The run-up to UK’s general election on 8 June may very well be dominated by one topic – Brexit – but that has not stopped the country’s pension funds from listing their preferred priorities for the next government.

The Pensions and Lifetime Savings Association (PLSA) has called for political parties to include six pension-related topics in their manifestos, including helping defined benefit (DB) schemes to merge, increasing the minimum contribution for auto-enrolment schemes, and simplifying the state pension.

Graham Vidler, director of external affairs at the PLSA, said: “The next government needs to consolidate the growth of workplace pensions, increasing the reach of automatic enrolment and setting out a plan to raise contribution rates. It also needs to make it easier for schemes to make DB pensions sustainable.

“Above all, it needs to build public confidence in the system, helping the industry fight scams and deliver the retirement choices savers want, while resisting the temptation for further raids on the pensions tax relief piggybank.”

The UK’s first-pillar pension system has already hit headlines since prime minister Theresa May called the election two weeks ago.

Of particular focus is the so-called ‘triple lock’, which promises an increase every year based on inflation, average earnings growth, or 2.5%, whichever is highest. Recent reports have suggested that this could be changed to reduce the financial burden of the state pension.

A government-commissioned report by John Cridland, former director general of the Confederation of British Industry, recommended that the triple lock be scrapped and the state pension age increased to 68. It is due to rise to 67 by 2028 under current legislation.

The PLSA said the state pension was “affordable without further increases to the state pension age” but agreed that the triple lock should be replaced with “a simpler, fairer, and more affordable uprating mechanism” linked to average earnings growth.

Consultancy firm Mercer also backed calls for parties contesting the general election to be explicit in their plans for the state pension. Tony Wood, UK leader of Mercer’s health and benefits business, said John Cridland’s review “goes to the heart of many of the core issues raised in the current election campaign”.

“However there appears to be a distinct lack of commitment to the recommendations,” he added. “People need to plan well in advance, to be able to make the most of living and working longer, and it is imperative that all the recommendations of this review are addressed by those forming our new government and not kicked into the long grass.”

The government was due to discuss the state pension next week, but parliament has been dissolved ahead of the 8 June poll and no more policy work will take place until the next government is formed.

The PLSA listed five more areas of focus, including DB scheme consolidation. The trade body is a vocal advocate of schemes working closer together to reduce costs and improve governance, and has proposed the creation of “superfunds”.

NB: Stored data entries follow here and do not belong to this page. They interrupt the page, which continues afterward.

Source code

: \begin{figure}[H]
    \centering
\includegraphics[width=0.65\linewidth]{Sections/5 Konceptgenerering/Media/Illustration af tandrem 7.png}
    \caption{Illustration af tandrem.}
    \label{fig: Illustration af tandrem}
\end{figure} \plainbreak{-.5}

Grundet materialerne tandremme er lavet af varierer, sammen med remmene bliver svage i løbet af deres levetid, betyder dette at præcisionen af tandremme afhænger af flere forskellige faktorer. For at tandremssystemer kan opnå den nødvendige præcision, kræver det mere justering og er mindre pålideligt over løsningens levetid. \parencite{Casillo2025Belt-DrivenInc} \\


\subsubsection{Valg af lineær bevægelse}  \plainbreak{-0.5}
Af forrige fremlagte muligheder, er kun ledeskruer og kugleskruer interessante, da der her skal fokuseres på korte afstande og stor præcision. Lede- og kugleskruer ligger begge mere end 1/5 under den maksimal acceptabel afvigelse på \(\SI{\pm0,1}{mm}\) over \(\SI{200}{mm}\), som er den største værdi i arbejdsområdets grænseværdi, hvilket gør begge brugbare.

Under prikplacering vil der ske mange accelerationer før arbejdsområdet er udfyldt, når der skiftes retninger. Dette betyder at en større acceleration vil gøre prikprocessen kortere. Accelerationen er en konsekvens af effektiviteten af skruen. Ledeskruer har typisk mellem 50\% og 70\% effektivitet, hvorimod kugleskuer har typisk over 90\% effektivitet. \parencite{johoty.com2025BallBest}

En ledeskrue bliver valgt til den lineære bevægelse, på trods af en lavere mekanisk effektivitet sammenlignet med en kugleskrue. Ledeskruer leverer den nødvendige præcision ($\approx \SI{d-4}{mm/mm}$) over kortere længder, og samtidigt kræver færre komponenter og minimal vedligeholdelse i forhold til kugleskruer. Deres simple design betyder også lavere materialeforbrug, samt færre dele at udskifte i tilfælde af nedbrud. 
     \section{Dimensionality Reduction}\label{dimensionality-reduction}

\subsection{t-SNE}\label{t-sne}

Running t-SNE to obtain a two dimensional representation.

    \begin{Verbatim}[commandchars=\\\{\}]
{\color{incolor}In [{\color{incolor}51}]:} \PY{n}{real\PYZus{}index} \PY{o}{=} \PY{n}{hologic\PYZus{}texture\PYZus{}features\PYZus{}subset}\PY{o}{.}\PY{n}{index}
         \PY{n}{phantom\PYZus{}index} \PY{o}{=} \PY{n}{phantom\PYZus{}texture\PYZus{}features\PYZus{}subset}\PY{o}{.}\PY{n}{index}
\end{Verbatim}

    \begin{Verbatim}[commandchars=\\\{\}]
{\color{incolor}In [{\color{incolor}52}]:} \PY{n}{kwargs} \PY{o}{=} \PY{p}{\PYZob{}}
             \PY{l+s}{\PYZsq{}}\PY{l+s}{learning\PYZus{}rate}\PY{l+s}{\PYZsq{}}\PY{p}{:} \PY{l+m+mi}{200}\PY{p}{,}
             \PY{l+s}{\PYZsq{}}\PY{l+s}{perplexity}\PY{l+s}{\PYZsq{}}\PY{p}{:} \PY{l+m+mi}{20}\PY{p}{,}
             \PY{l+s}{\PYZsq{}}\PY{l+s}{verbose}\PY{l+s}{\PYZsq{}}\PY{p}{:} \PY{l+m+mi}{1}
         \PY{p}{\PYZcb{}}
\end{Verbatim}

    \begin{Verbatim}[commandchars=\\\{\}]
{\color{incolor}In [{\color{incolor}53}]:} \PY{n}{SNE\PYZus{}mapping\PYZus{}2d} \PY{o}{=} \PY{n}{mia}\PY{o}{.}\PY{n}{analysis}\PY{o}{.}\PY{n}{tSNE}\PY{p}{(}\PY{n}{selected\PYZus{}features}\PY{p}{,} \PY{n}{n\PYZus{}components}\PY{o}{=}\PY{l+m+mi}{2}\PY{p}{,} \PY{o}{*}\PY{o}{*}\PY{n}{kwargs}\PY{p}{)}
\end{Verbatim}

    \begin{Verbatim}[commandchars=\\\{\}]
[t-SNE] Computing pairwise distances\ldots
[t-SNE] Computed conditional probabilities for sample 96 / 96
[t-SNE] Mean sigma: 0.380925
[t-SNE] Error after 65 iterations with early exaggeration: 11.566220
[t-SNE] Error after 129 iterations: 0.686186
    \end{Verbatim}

It said: “The government should bring forward legislation to reduce burdens and enable pension schemes to share services or to merge, delivering better returns, saving money, and improving governance. This will mean a greater chance of members receiving their benefits. It will free employers to focus on corporate growth and it will return public confidence to the system.”

On auto-enrolment, the PLSA called for overall minimum contributions to be increased to “at least 12% of salary” by 2030, as well as extending the policy so it applies to workers aged between 18 and 21, self-employed people, and people in multiple jobs.

The trade body also recommended an authorisation regime for pension funds to reduce the risk of members transferring into fraudulent schemes. It called for improved help for members at retirement, and for the next government to review the pension tax relief system to ensure it is sustainable and incentivises saving.